There are many historical examples to back a claim that "peace visits" are deceitful. When, on the eve of World War II, Western countries sold out the Sudetenland in Czechoslovakia to Germany in the name of peace, they got not peace, but war. In 1973, then-US secretary of state Henry Kissinger and Le Duc Tho, member of the Vietnamese Communist Party's Politburo, negotiated a ceasefire between the US and North Vietnam for which they were awarded the Nobel Peace Prize.

 

After Le declined the prize, the Vietnamese broke the peace agreement and by 1975 had captured all of Vietnam.
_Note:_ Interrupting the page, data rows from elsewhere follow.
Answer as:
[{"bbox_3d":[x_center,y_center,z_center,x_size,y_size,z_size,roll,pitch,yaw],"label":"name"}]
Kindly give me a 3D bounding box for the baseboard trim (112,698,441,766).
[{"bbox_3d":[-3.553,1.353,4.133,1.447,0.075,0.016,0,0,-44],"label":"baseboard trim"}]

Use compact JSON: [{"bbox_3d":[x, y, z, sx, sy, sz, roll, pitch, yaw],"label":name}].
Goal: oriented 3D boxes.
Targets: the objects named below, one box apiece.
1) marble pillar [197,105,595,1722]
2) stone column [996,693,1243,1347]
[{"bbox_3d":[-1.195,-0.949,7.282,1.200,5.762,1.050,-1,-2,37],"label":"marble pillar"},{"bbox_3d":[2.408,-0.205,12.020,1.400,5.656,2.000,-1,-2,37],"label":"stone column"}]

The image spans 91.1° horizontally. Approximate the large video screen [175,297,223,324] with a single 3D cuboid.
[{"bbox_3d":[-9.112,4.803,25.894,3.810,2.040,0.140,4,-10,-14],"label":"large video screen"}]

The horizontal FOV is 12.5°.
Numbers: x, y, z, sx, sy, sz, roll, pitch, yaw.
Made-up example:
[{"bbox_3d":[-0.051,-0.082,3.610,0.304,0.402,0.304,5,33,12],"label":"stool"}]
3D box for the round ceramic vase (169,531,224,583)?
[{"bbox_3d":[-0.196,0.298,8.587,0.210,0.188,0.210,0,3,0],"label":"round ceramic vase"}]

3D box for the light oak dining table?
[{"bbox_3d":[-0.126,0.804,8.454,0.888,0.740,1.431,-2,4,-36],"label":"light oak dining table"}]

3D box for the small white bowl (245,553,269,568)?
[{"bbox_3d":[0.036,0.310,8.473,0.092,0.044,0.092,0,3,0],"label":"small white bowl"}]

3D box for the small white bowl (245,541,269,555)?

Trying to establish peace with Nazis and Communists is like asking a tiger to hand over its skin -- an impossibility.

 

If these are international matters, then Lien should feel more at home with Chinese matters and the grudge between the CCP and the KMT. The two instances of CCP-KMT cooperation in the 1920s and the 1930s may lie in the distant past, but let's look at the Double Ten Agreement between the CCP and the KMT that was signed after the end of World War II.

 

The first article said, concerning the basic guidelines for peaceful nation-building: Both sides acknowledged the war against Japan had come to a successful end, and that a new stage of peaceful nation-building was about to begin that required the joint efforts of both sides, making peace, democracy and unity the first priority. Under the leadership of chairman Chiang, there would be long-term cooperation. Civil war would be avoided, and an independent, free and peaceful new China implementing the three principles of the people would be established.

 

In order to realize this peace, the US sent General George Marshal to China for three-way negotiations between the KMT, the CCP and the US. Although the Marshal Plan was successful in Europe, the negotiations in China were hijacked by China. Not only was there no peace, but war intensified, killing 8 million of Chiang's bandit troops, while the US ambassador was recalled to Washington.

 

If the US is encouraging CCP-KMT peace talks for the sake of peace only, they should not forget this 60-year-old lesson. At the time, China's intellectuals were also divided by China's united front. Most believed the CCP's lies about peace, and they suffered for it later. When the CCP had "liberated" China, it did not implement peace. On its own initiative, China entered the Korean War and the Vietnam War. Nor was there peace domestically, as violent political movements leading to the unnatural deaths of 80 million people were used as a means to maintain a hold on power.

 

Is China today behaving in ways that negate its peace-breaking behavior in those days? If it doesn't, it will of course continue its old ways. Chairman Chiang lost China. Does Chairman Lien really want to lose Taiwan, too? The Taiwanese people can no longer be fooled!

 

Paul Lin is a commentator based in New York.